Study of direct tunneling through ultrathin gate oxide of field effect transistors using Monte Carlo simulation

Direct tunneling gate currents of ultrathin gate oxide thickness metal oxide semiconductor field effect transistors (MOSFETs) are modeled in a two-step calculation procedure based on the treatment of physical microscopic data acquired during Monte Carlo device simulation. Gate currents are obtained by weighting the carrier perpendicular energy distribution at the Si/SiO₂ and N⁺-poly–Si/SiO₂ interfaces by the electron transmission probability, which is calculated by the one-dimensional Schrödinger equation resolution with the transfer-matrix method. The procedure is applied to a 0.07 μm gate length and 1.5 nm gate oxide thickness transistor, for which the gate and drain voltage influences on gate currents are studied by assuming at first a uniform gate oxide layer. It is shown that the maximum gate current is obtained for one of the two static points of complementary metal oxide semiconductor inverters: V_GS=V_DD and V_DS=0, which raises a severe problem of standby power consumption. The contribution of hot carriers to the tunnel current is evaluated and is found to be small in case of such ultrathin oxide n-MOSFETs: contrary to thick (≫5 nm) gate oxide transistors, the maximum gate current is not linked to the carrier energy peak in the channel but is located near the source well where the electron concentration is the largest. Oxide thickness fluctuations are then considered by meshing the oxide surface area and assuming a Gaussian law for the local oxide thickness deviation to the mean value. It is shown that a correct agreement is achieved with experimental published data when the oxide film nonuniformity is included in the calculation.
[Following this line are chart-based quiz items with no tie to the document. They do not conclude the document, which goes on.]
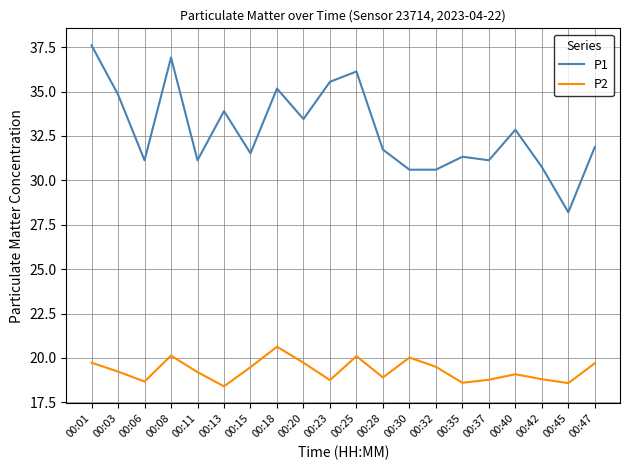

At how many categories does at least one series exceed 26?

20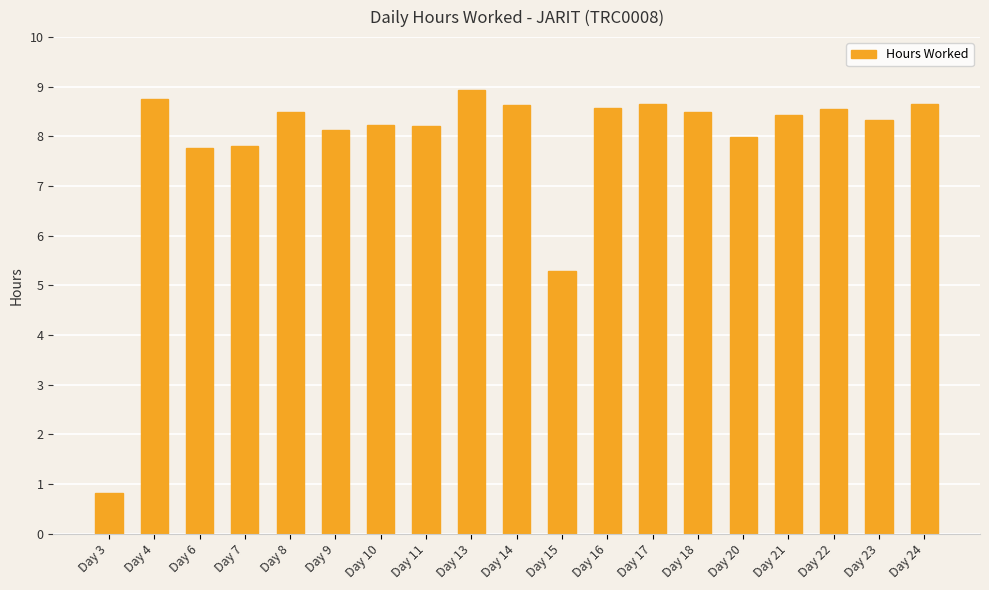

What is the value of the 14th bar from the left?

8.5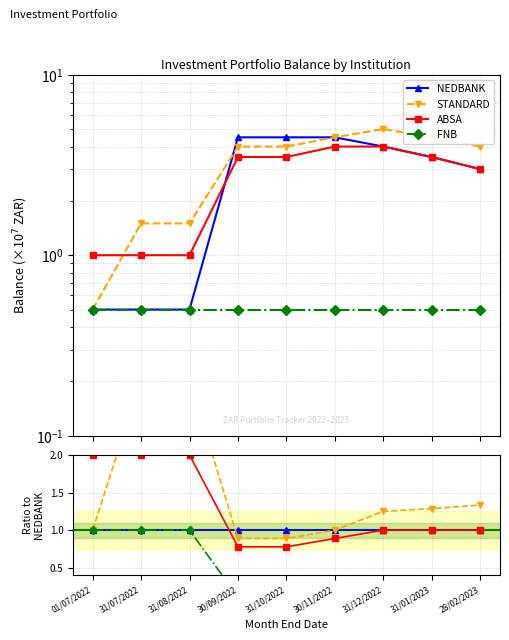

Reading left to right, what are all the values shown in this chart?

NEDBANK: 1.0	1.0	1.0	1.0	1.0	1.0	1.0	1.0	1.0
STANDARD: 1.0	3.0	3.0	0.9	0.9	1.0	1.2	1.3	1.3
ABSA: 2.0	2.0	2.0	0.8	0.8	0.9	1.0	1.0	1.0
FNB: 1.0	1.0	1.0	0.1	0.1	0.1	0.1	0.1	0.2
Gate currents mapping for different bias conditions are giv- en and analyzed, which show that very high current densities run through the oxide layer in the vicinity of weak points. An estimate of the surface through which flows the major part of the current is made, and a link between the highly nonuniform current leakage and the soft-breakdown mechanism of the oxide layer is proposed. © 1999 American Institute of Physics.